У дяди Ильи была поразительная память и поэтический дар рассказчика. Едва он начинал говорить, личная жизнь его наполнялась отзвуком огромной, енисейской жизни, и стоило коснуться любой ее стороны, было поистине бесконечным кружевце его рассказа. Из простых подробностей такие картины и образы вставали, будто был рассказчиком не маленький старичок со слезящимся глазом и распухшими суставами, а сам Батюшка-Анисей, взрытый седым севером. Жалко, слушали мы его мало — не помещался он со своей длинной жизнью в наше забитое бытом существование. Рассказы свои он прерывал с той же легкостью, что и начинал.

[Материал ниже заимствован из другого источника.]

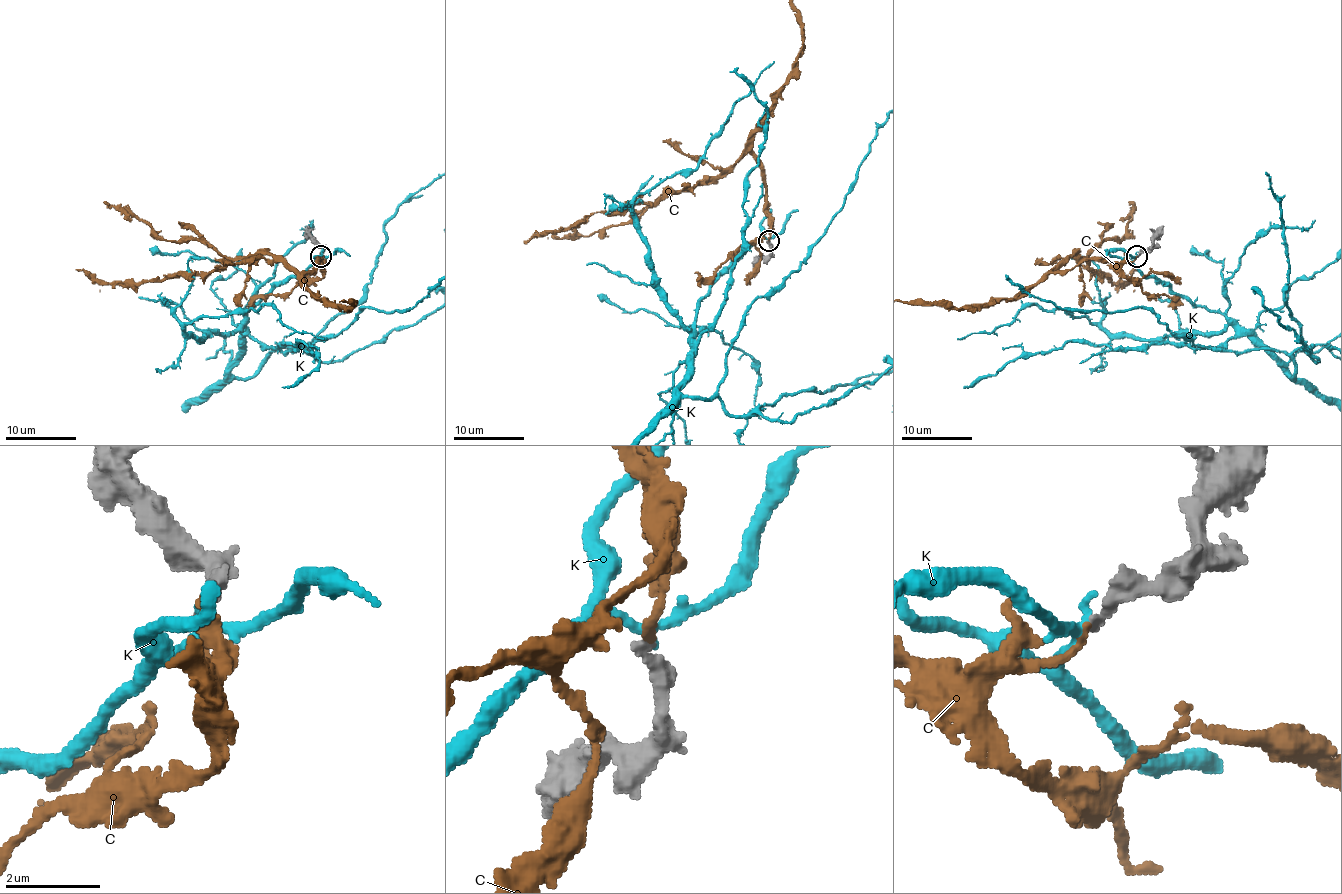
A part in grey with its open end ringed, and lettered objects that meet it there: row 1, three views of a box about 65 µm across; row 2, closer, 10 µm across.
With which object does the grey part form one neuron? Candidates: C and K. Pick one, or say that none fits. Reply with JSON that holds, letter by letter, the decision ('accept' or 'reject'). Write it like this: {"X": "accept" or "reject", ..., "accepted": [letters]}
{"C": "accept", "K": "reject", "accepted": ["C"]}

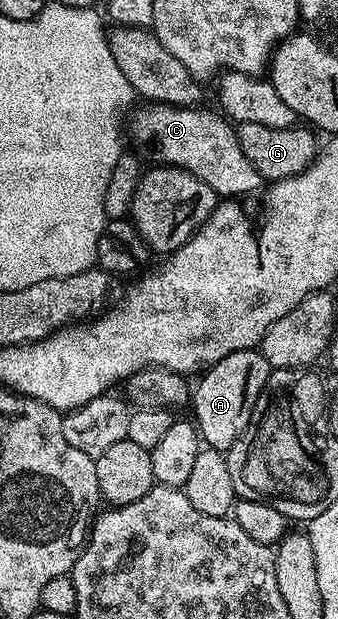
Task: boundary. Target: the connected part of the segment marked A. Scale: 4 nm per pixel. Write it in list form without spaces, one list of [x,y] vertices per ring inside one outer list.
[[[258,349],[242,350],[225,356],[198,379],[199,387],[193,390],[193,421],[200,439],[210,449],[226,452],[243,435],[272,369]]]

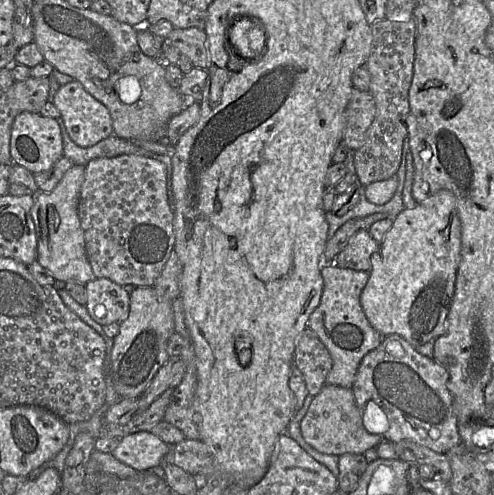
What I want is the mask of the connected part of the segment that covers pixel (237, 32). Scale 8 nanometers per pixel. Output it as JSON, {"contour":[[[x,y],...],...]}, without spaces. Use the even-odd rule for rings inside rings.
{"contour":[[[250,18],[235,20],[228,29],[228,39],[244,59],[257,59],[265,50],[264,29]]]}

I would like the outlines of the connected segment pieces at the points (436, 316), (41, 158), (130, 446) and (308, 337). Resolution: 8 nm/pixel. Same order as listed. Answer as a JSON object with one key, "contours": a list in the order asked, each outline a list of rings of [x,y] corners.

Как-то, настроясь на торжественный лад, принес ему уже почти доделанный фильм, где он играл одну из главных ролей. Он вежливо оживился, мельком глянул на первые эпизоды, где шла заготовка материала для лыж, и тут же, повернувшись ко мне, завел: «Помню, были у меня лыжи, голицы, еще Егор Никифорович делал»… И на экран больше не взглянул.

* * *

Вот и ушел еще один человек из великого поколения. И сейчас в тяжелые для России годы, (редакция может не разделять моего взгляда) когда бездушной властью попраны все привычные человечьи ценности, все нажитое труднейшими десятилетиями и долгими столетиями, каторжным трудом и кровью таких вот Дядей-Илюш, в который раз понимаешь — как прав он был во всем! И даже не осуждающими словами о новом времени, а просто своей трудовой, бескорыстной и смиренной жизнью, которую нам еще только предстоит осознать.